Mark Koppert, teler van snijdahlia’s onder glas is tevreden. Door het koude voorjaar liep de oogst in eerste instantie achter. De prijsvorming daarentegen was aanzienlijk beter door de mindere aanvoer, ook van andere producten. Dankzij de rustige start staat er nu een goed gewas dat een stootje kan hebben.

Koppert heeft rond 2010, toen nog samen met zijn vader, gekozen voor de kleinschalige teelt van snijdahlia’s onder glas op het bedrijf van 11.000 m² in Valkenburg (ZH). Naar schatting 80% van deze bloemen komt van buiten. De teler onderscheidt zich nog eens extra door zijn binnenteelt te vervroegen door licht te stoken. Daardoor loopt hij normaal al vijf à zes weken voor op zijn collega’s onder glas en twee maanden op zijn buitencollega’s.

Hogere omzet

Hij startte rond 8 maart met oogsten. “Dit jaar is het verschil veel groter dan in een normaal jaar. Het verschil met de binnenteelt is opgelopen tot acht à negen weken. De buitenteelten zijn nog meer vertraagd. Ook zijn er buiten door de nattigheid planten gesneuveld. Dat de schaarste daardoor aanhoudt, is positief voor de prijsvorming.”
De omzet is vergelijkbaar tot hoger dan in andere jaren. De teler schat in dat hij de laatste week van juni de omslag heeft gemaakt qua productie. Koppert: “We zitten weer op het normale niveau. We produceren nog steeds dahlia’s van een zware kwaliteit, die bovendien goed betaald worden.”
De dahliateler veilt zo goed als alles voor de klok. Het aantal kopers is ongeveer gelijk met eerdere jaren. Hij ziet dit jaar wel wat nieuwe aanvoerders, maar geen telers onder glas die extra vervroegen door licht te stoken. En nog steeds gaan de bloemen de hele wereld over.
Toch wil hij niet te ver op de zaken vooruit lopen qua opbrengstprognose. De teelt duurt nog tot eind oktober. “Het loopt nu soepel. Qua productie en prijsvorming gaat het de goede kant op. We zitten nu op een derde van het seizoen qua productie.
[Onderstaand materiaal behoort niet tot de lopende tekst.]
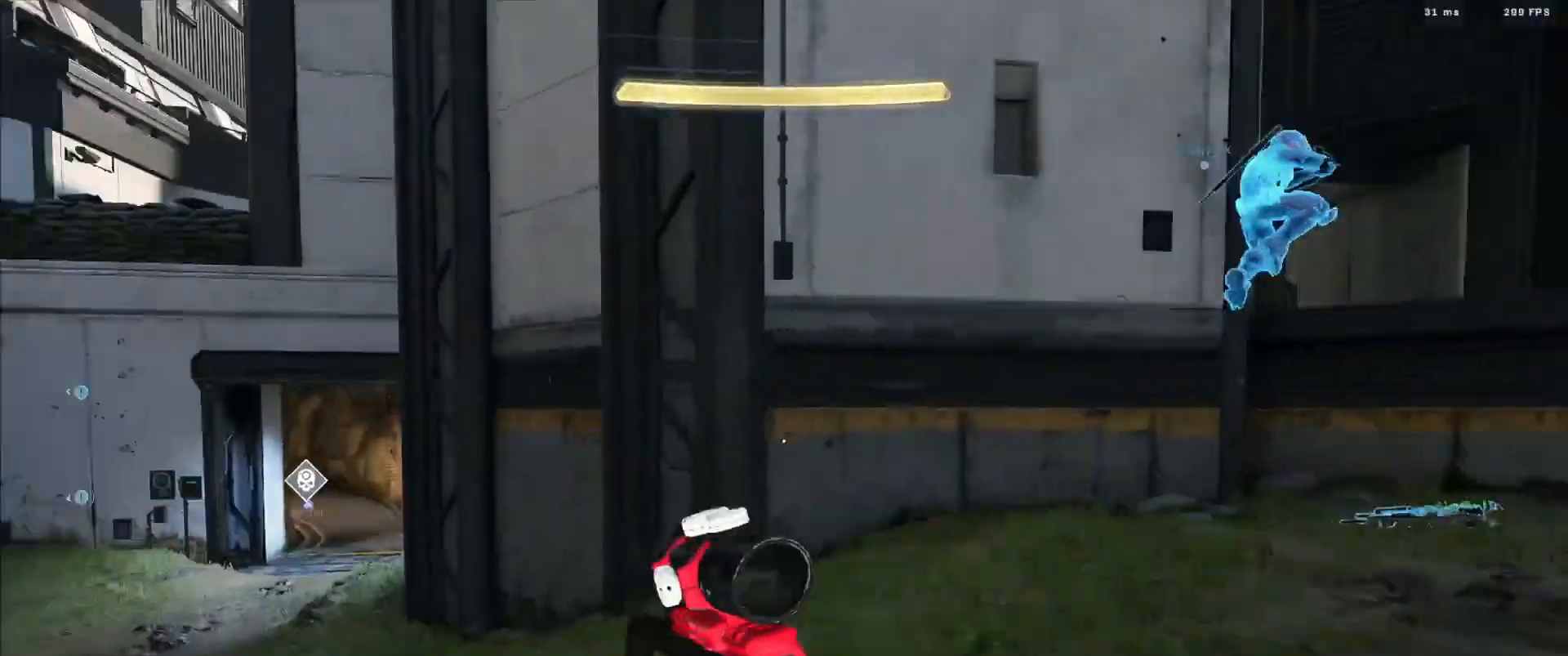
{"buttons": [], "left_stick": "center", "right_stick": "up-left", "events": [[50, "A", "up"], [167, "B", "down"], [233, "B", "up"], [250, "right_stick", "center"], [267, "left_stick", "center"], [333, "right_stick", "right"], [367, "A", "down"], [400, "right_stick", "center"], [450, "A", "up"], [484, "right_stick", "up-left"]]}
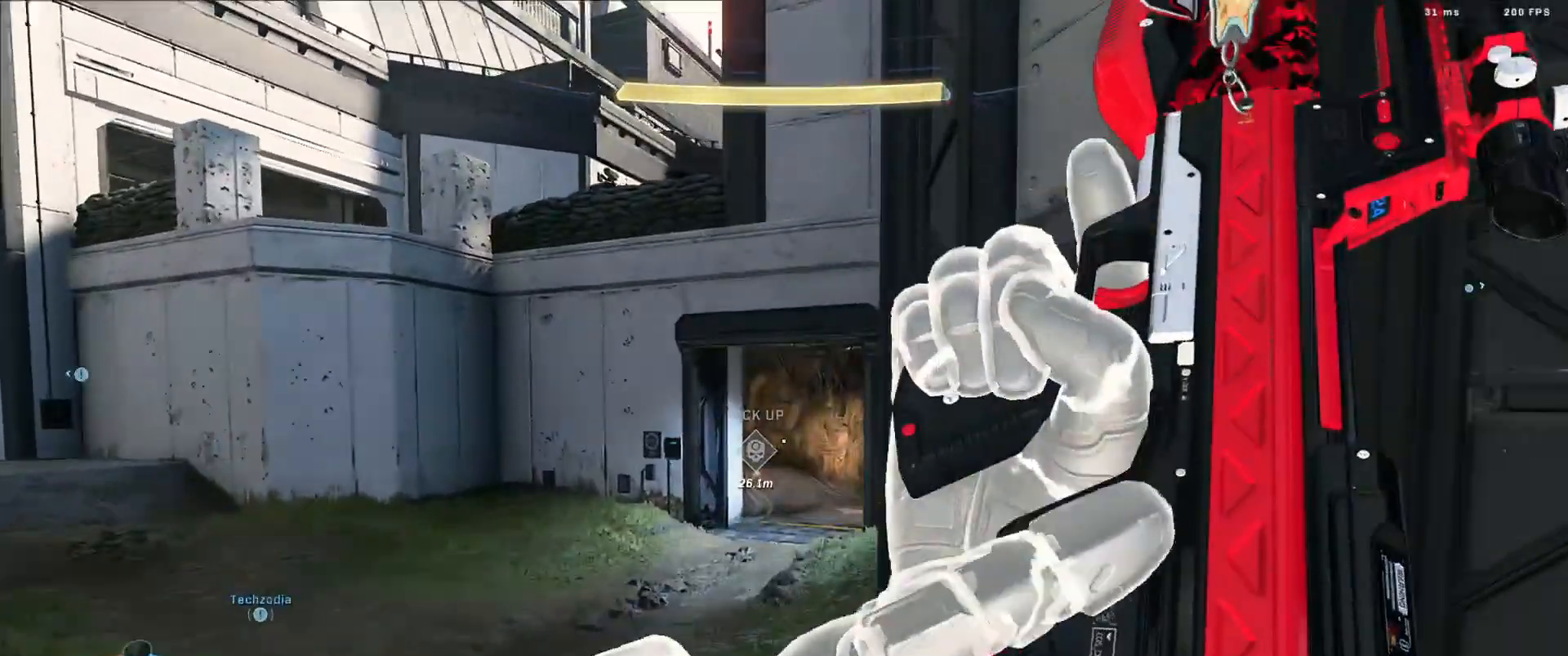
{"buttons": [], "left_stick": "center", "right_stick": "up-left", "events": [[67, "left_stick", "right"], [84, "A", "down"], [167, "A", "up"], [167, "right_stick", "center"], [284, "A", "down"], [284, "left_stick", "center"], [334, "right_stick", "up-left"], [351, "A", "up"]]}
Er kan nog van alles gebeuren.”

Weinig ziekten en plagen

Qua ziekten valt het dit jaar weer mee. De teler gebruikt nog steeds voornamelijk biologie om plagen tegen te gaan. In 2022 was de Californische trips bij veel telers een groot probleem. Hij moest daardoor zelfs het seizoen eerder beëindigen. Het afgelopen jaar had hij deze plaag beter in de hand, dankzij een nieuwe tripsstrategie.
“Aan het einde van de teelt, wanneer het gewas is opgeruimd, regen ik nu de aaltjes Steinernema feltiae in combinatie met een Beauveria schimmel in. Het grote verschil met voorgaande jaren is, dat ik toen de aaltjes en de Beauveria schimmel pas aan het begin van de nieuwe teelt inzette. Mijn theorie is dat de overgebleven tripspoppen aan het einde van de teelt nog bovenin de teeltlaag zitten en dus veel makkelijker te bereiken zijn voor de aaltjes. Dit jaar doen we weer hetzelfde en is de tripsdruk opvallend laag. Wel hebben we meer last van spint en moeten we daar iets scherper op letten.”
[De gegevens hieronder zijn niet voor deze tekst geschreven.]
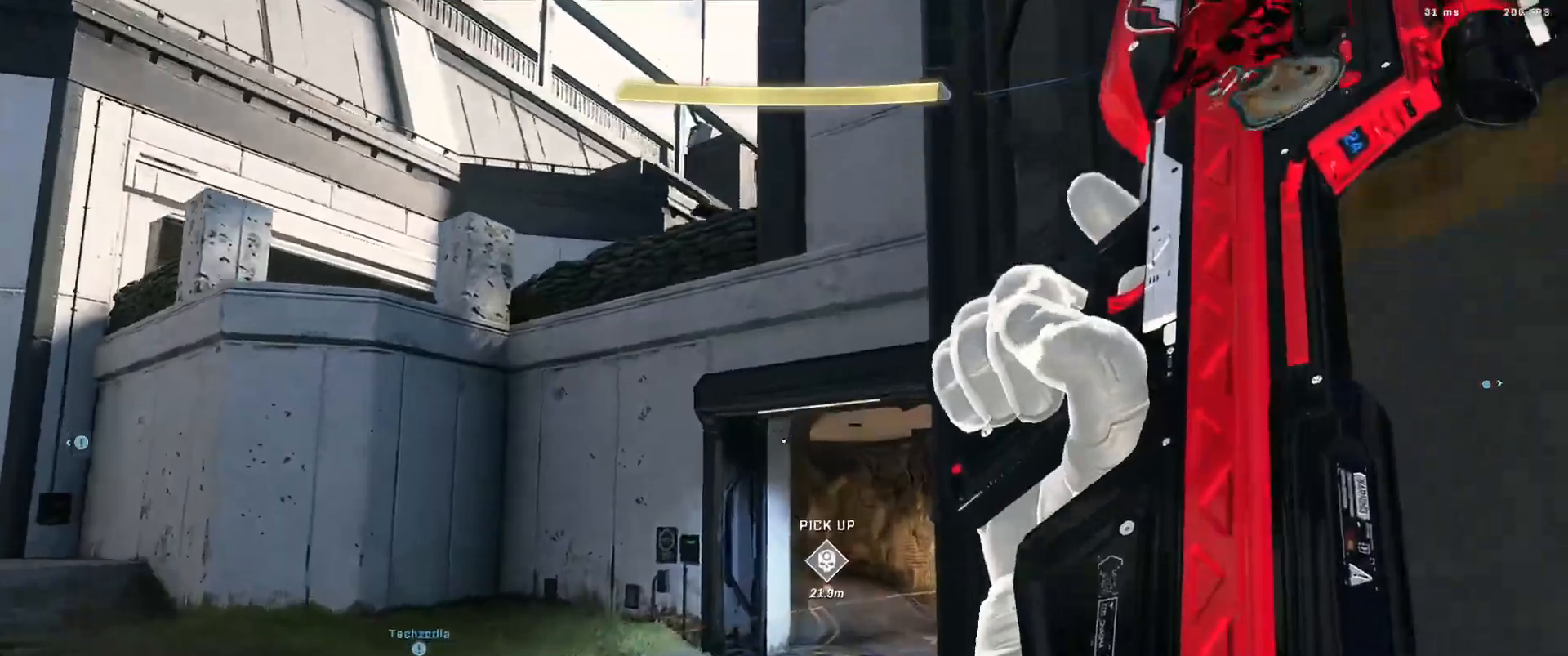
{"buttons": ["A"], "left_stick": "center", "right_stick": "down", "events": [[133, "A", "down"], [200, "A", "up"], [233, "right_stick", "down-right"], [317, "A", "down"], [383, "A", "up"], [484, "A", "down"], [484, "right_stick", "down"]]}
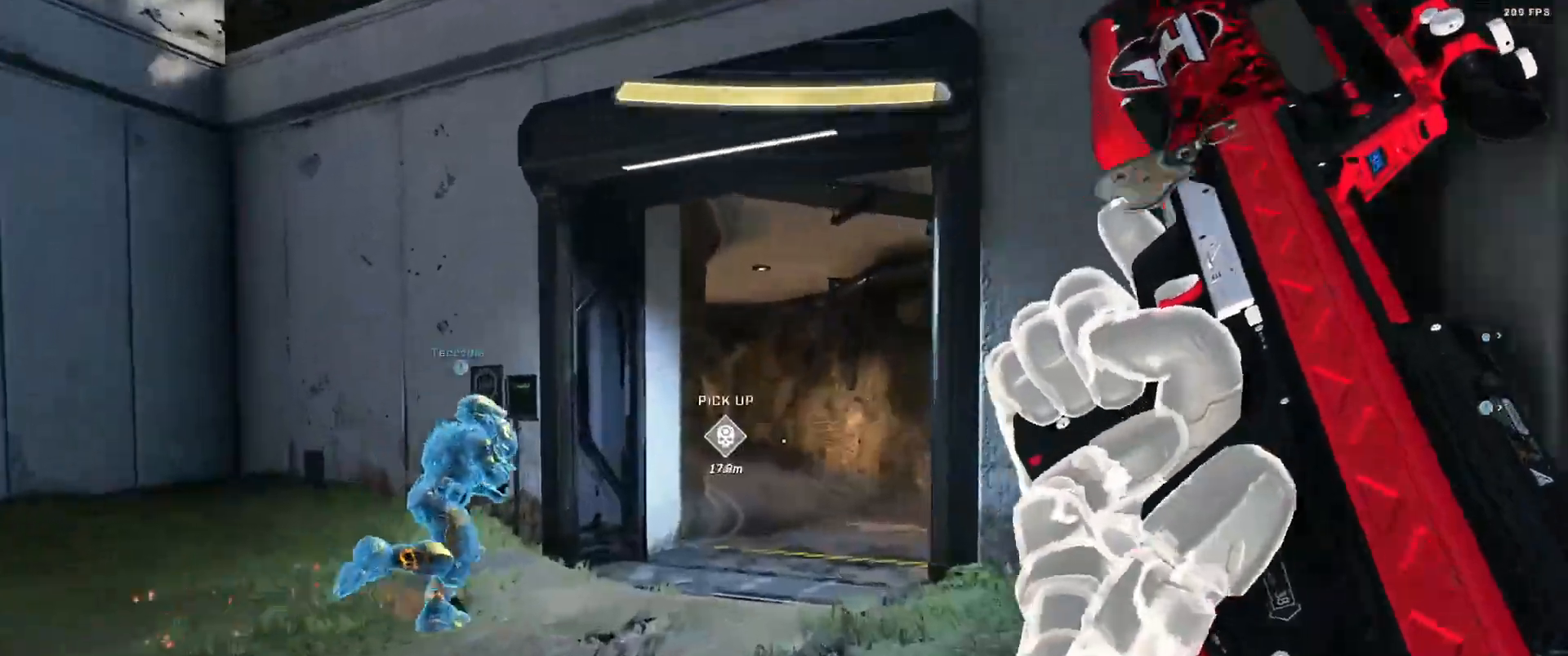
{"buttons": [], "left_stick": "center", "right_stick": "up-right", "events": [[50, "A", "up"], [100, "right_stick", "down-right"], [167, "A", "down"], [217, "A", "up"], [317, "A", "down"], [367, "A", "up"], [417, "right_stick", "up-right"]]}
Meer tijd nodig tussen de teelten

Het nadeel van deze aanpak is dat de teler de grond wat langer vochtig moet houden en dus iets meer tijd nodig heeft tussen de teelten. “Pas aan het einde van het jaar beslis ik of ik eerder stop met de teelt of wat later ga planten. Dat hangt onder meer af van de stand van het gewas en hoe de markt op dat moment is.”
Verder zet hij, zoals bij andere teelten gebruikelijk is, Stratiolaelaps scimitus in en Transeius montdorensis in kweekzakjes.